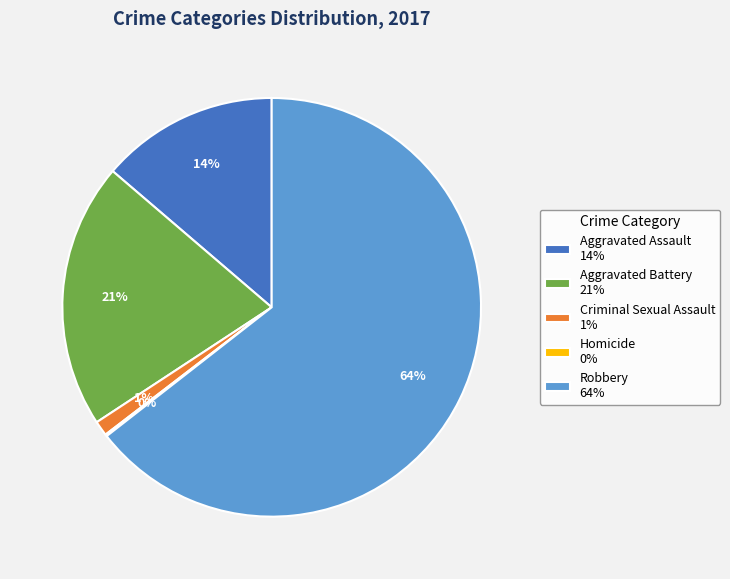

To the nearest percent, what portion does Robbery represent?

64%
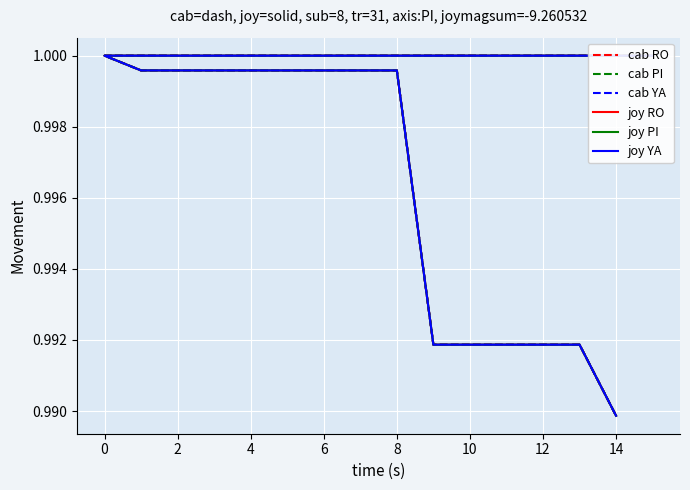

True or false: joy YA and cab RO intersect in this chart.

False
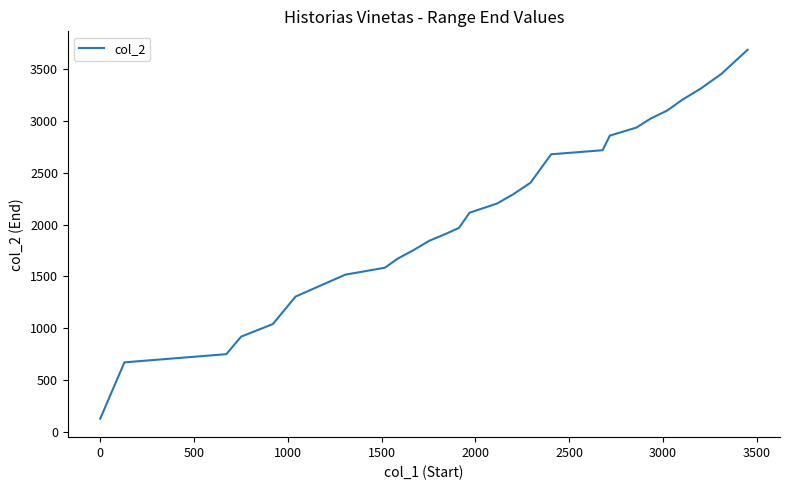

What is the maximum value shown in the chart?

3684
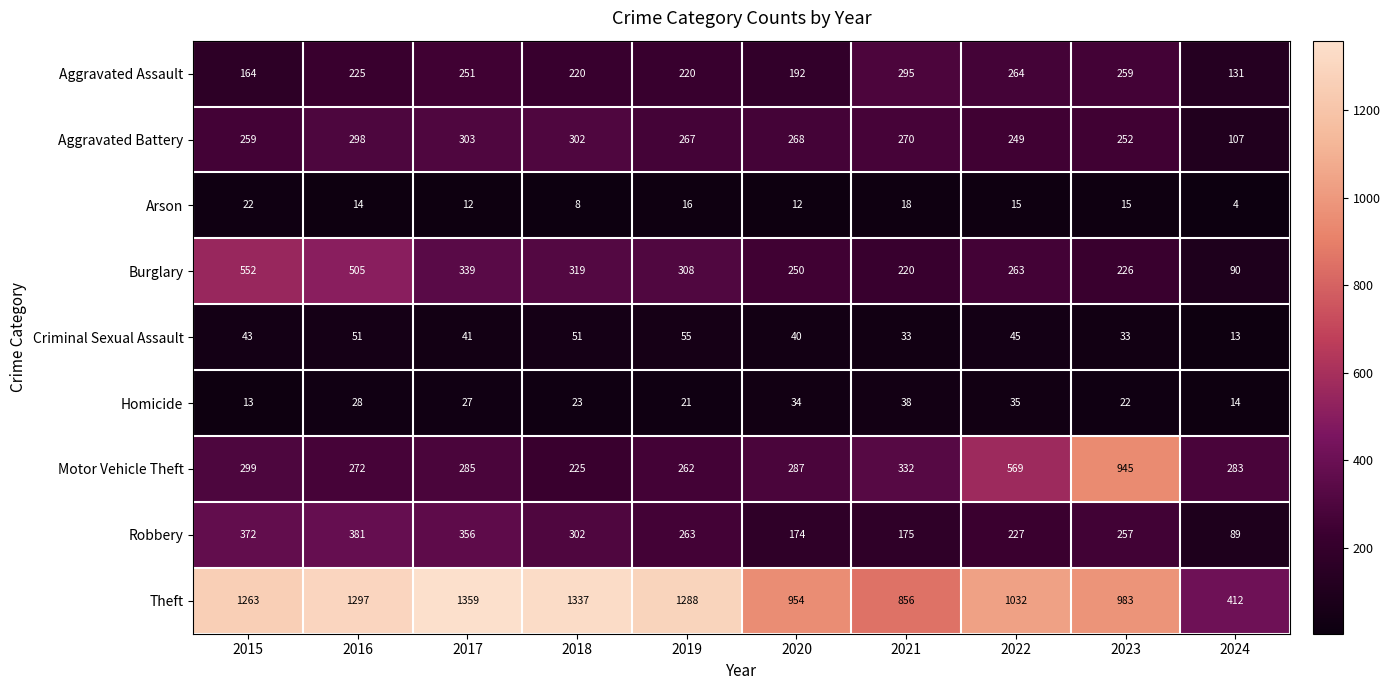

What is the smallest value displayed?

4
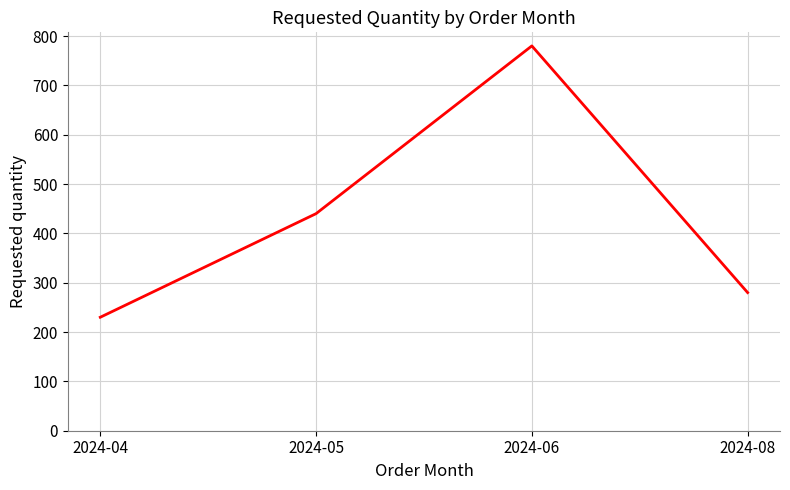

What is the approximate value at 2024-08?

280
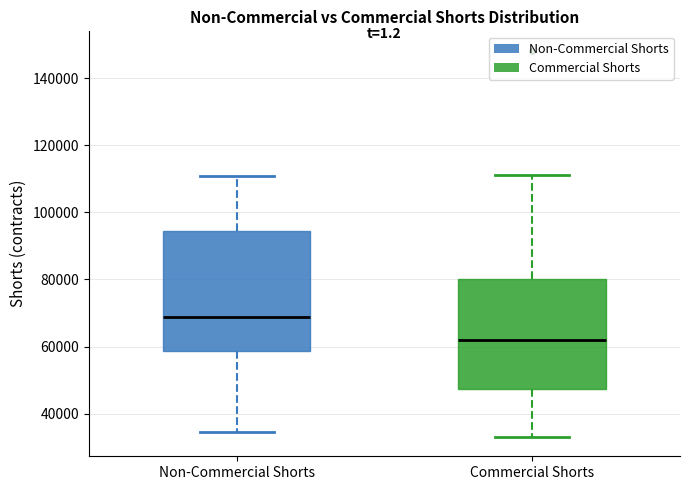

Which box is the tallest, from its lower edge to its upper edge?

Non-Commercial Shorts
══════════════════════════════
■ Task statement: Quote the entries above word for word, leaving out the pictures.

■ Solution to this exercise:
To the nearest percent, what portion does Robbery represent?

64%

True or false: joy YA and cab RO intersect in this chart.

False

What is the maximum value shown in the chart?

3684

What is the smallest value displayed?

4

What is the approximate value at 2024-08?

280

Which box is the tallest, from its lower edge to its upper edge?

Non-Commercial Shorts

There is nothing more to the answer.